YOUR TASK :: Report how many lines below include "scheduler", giving the figure alone.

Dataset entries:
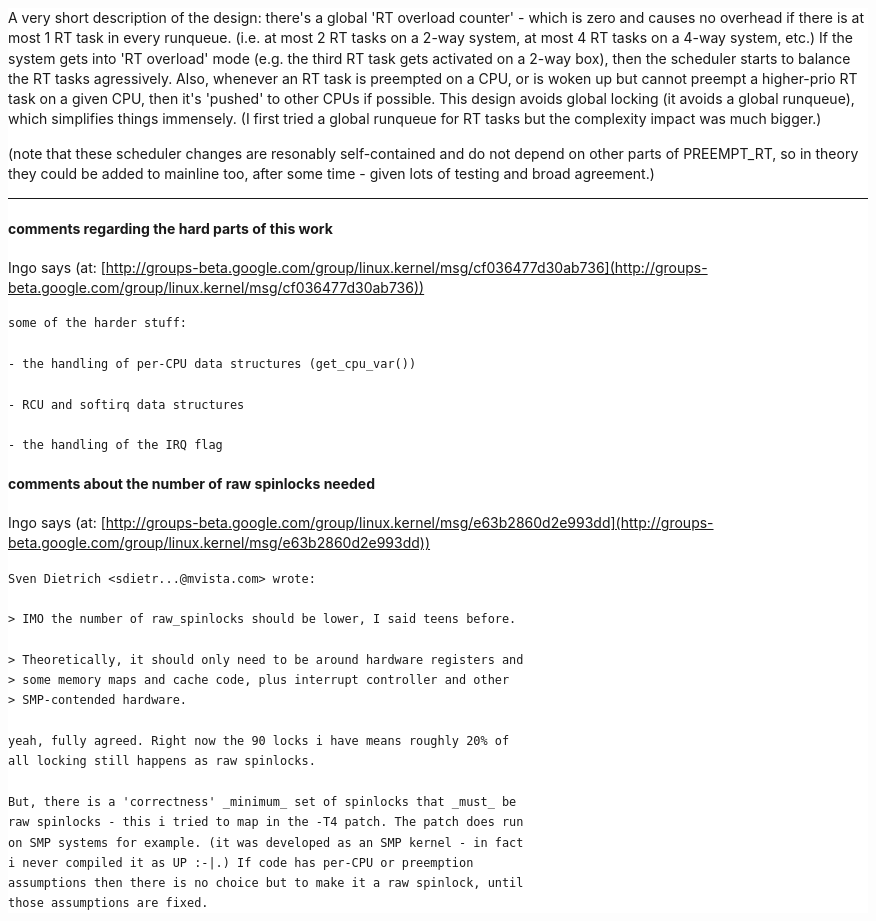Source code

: A very short description of the design: there's a global 'RT overload
counter' - which is zero and causes no overhead if there is at most 1 RT
task in every runqueue. (i.e. at most 2 RT tasks on a 2-way system, at
most 4 RT tasks on a 4-way system, etc.) If the system gets into 'RT
overload' mode (e.g. the third RT task gets activated on a 2-way box),
then the scheduler starts to balance the RT tasks agressively. Also,
whenever an RT task is preempted on a CPU, or is woken up but cannot
preempt a higher-prio RT task on a given CPU, then it's 'pushed' to
other CPUs if possible. This design avoids global locking (it avoids a
global runqueue), which simplifies things immensely. (I first tried a
global runqueue for RT tasks but the complexity impact was much bigger.)

(note that these scheduler changes are resonably self-contained and do
not depend on other parts of PREEMPT\_RT, so in theory they could be
added to mainline too, after some time - given lots of testing and broad
agreement.)

* * * * *

#### comments regarding the hard parts of this work

Ingo says (at:
[http://groups-beta.google.com/group/linux.kernel/msg/cf036477d30ab736](http://groups-beta.google.com/group/linux.kernel/msg/cf036477d30ab736))

    some of the harder stuff:

    - the handling of per-CPU data structures (get_cpu_var())

    - RCU and softirq data structures

    - the handling of the IRQ flag



#### comments about the number of raw spinlocks needed

Ingo says (at:
[http://groups-beta.google.com/group/linux.kernel/msg/e63b2860d2e993dd](http://groups-beta.google.com/group/linux.kernel/msg/e63b2860d2e993dd))



    Sven Dietrich <sdietr...@mvista.com> wrote:

    > IMO the number of raw_spinlocks should be lower, I said teens before.

    > Theoretically, it should only need to be around hardware registers and
    > some memory maps and cache code, plus interrupt controller and other
    > SMP-contended hardware.

    yeah, fully agreed. Right now the 90 locks i have means roughly 20% of
    all locking still happens as raw spinlocks.

    But, there is a 'correctness' _minimum_ set of spinlocks that _must_ be
    raw spinlocks - this i tried to map in the -T4 patch. The patch does run
    on SMP systems for example. (it was developed as an SMP kernel - in fact
    i never compiled it as UP :-|.) If code has per-CPU or preemption
    assumptions then there is no choice but to make it a raw spinlock, until
    those assumptions are fixed.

WORKED SOLUTION :: 2